ACTION DEMANDÉE 1 - Rassemblez toutes les lignes des enregistrements qui contiennent la chaîne « netlify », en respectant la casse.

EXTRAIT CHOISI -
• • •
Depuis l'origine, dans sa nature divine, l'Église ne change pas, mais dans sa nature humaine et historique, dans des contextes et un monde qui changent, elle doit forcément évoluer. On ne peut pas proclamer l'Évangile de la même manière en Chine, au Brésil et en France. Tout comme il n’a pas pu être proclamé exactement de la même manière, au Moyen Âge, à la Renaissance ou au XIXᵉ siècle. La vision synodale, c'est une vision dynamique de l'identité de l'Église et de l'identité des chrétiens qui prend en compte la réalité de l’Incarnation et donc la dimension de l’histoire. Nous évoluons tous au fur et à mesure. Pour rester nous-même, il nous faut aussi changer selon les contextes.
"Une prise de décision synodale vise à prendre des décisions en discernant ce que l’Esprit nous dit. Cela passe par l'écoute de tous, en particulier ceux qui ont peut-être le moins de voix ou les plus pauvres, la consultation et le discernement en commun, car l’Esprit peut parler à travers chacun."
Discerner pour porter du fruit dans la mission
Le deuxième enjeu, qui est un des plus importants, c'est une nouvelle manière de prendre des décisions qui associe le plus grand nombre. La transformation missionnaire est d'abord basée sur la conversion des relations. Que l’on soit cardinal ou jeune adulte, il nous faut soigner les relations dans l’Église, comme des relations de fraternité, de frère et sœur en Christ. Le document final rappelle qu’au titre du baptême, nous avons tous une égale dignité et sommes tous appelés à être disciples missionnaires. Cela passe par une conversion personnelle et une conversion de nos communautés, de nos manières de vivre les relations, et aussi en particulier les processus de prise de décisions. “Le discernement est d’autant plus riche que tous sont entendus. C’est pourquoi il est essentiel de promouvoir une large participation aux processus de discernement, en veillant tout particulièrement à l’implication des personnes en marge de la communauté chrétienne et de la société.” Partie III du document final du synode sur la synodalité. On peut dire que la synodalité, c'est une nouvelle manière de prendre des décisions, non pas d'une manière uniquement personnelle, “top down” et autoritaire. Une prise de décision synodale vise à prendre des décisions en discernant ce que l’Esprit nous dit. Cela passe par l'écoute de tous, en particulier ceux qui ont peut-être le moins de voix ou les plus pauvres, la consultation et le discernement en commun, car l’Esprit peut parler à travers chacun. Dans le monde de l'entreprise et dans toutes les organisations, on sera toujours meilleurs si l’on analyse les situations à plusieurs car chacun a ses filtres. Le discernement est une nouvelle manière de décider. Cela nous invite, et c'est un très grand enjeu, à exercer le leadership, la responsabilité, le ministère, dans un style synodal. Être un leader synodal c’est laisser l’Esprit Saint être le vrai leader, cela demande à chacun de se décentrer pour mettre l’Esprit au centre.
• • •
Entrées d'un jeu de données -
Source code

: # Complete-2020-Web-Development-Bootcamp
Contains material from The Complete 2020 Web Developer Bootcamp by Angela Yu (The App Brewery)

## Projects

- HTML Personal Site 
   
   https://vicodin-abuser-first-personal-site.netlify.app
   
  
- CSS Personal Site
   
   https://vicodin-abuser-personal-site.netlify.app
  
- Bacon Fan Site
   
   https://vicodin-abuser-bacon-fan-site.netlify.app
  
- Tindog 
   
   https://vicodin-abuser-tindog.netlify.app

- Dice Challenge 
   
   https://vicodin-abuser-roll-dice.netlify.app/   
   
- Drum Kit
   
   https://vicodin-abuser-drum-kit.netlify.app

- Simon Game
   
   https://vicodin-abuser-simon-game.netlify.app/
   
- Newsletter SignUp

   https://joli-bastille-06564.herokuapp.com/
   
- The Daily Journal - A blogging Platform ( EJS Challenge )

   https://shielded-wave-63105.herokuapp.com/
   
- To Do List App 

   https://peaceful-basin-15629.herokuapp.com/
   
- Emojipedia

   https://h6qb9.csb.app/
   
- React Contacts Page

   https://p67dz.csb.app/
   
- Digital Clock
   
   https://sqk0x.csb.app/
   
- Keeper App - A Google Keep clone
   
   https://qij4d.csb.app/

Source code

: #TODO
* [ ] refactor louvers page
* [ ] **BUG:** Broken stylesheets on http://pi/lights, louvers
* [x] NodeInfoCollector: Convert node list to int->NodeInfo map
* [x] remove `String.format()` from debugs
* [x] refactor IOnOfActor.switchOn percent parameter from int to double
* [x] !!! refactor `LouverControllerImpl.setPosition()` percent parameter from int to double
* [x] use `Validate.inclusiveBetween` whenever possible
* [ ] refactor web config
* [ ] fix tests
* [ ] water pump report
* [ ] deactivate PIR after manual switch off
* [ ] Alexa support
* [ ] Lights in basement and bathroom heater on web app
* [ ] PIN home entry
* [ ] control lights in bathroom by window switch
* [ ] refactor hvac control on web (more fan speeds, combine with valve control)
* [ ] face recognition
• • •
ACTION DEMANDÉE 2 - D'après le texte sur la synodalité, pourquoi une prise de décision synodale passe-t-elle par l'écoute de tous ?

RÉPONSE 1 -
   https://vicodin-abuser-first-personal-site.netlify.app
   https://vicodin-abuser-personal-site.netlify.app
   https://vicodin-abuser-bacon-fan-site.netlify.app
   https://vicodin-abuser-tindog.netlify.app
   https://vicodin-abuser-roll-dice.netlify.app/   
   https://vicodin-abuser-drum-kit.netlify.app
   https://vicodin-abuser-simon-game.netlify.app/

RÉPONSE 2 - Une prise de décision synodale cherche à discerner ce que l'Esprit dit. Elle passe donc par l'écoute de tous, car l'Esprit peut parler à travers chacun.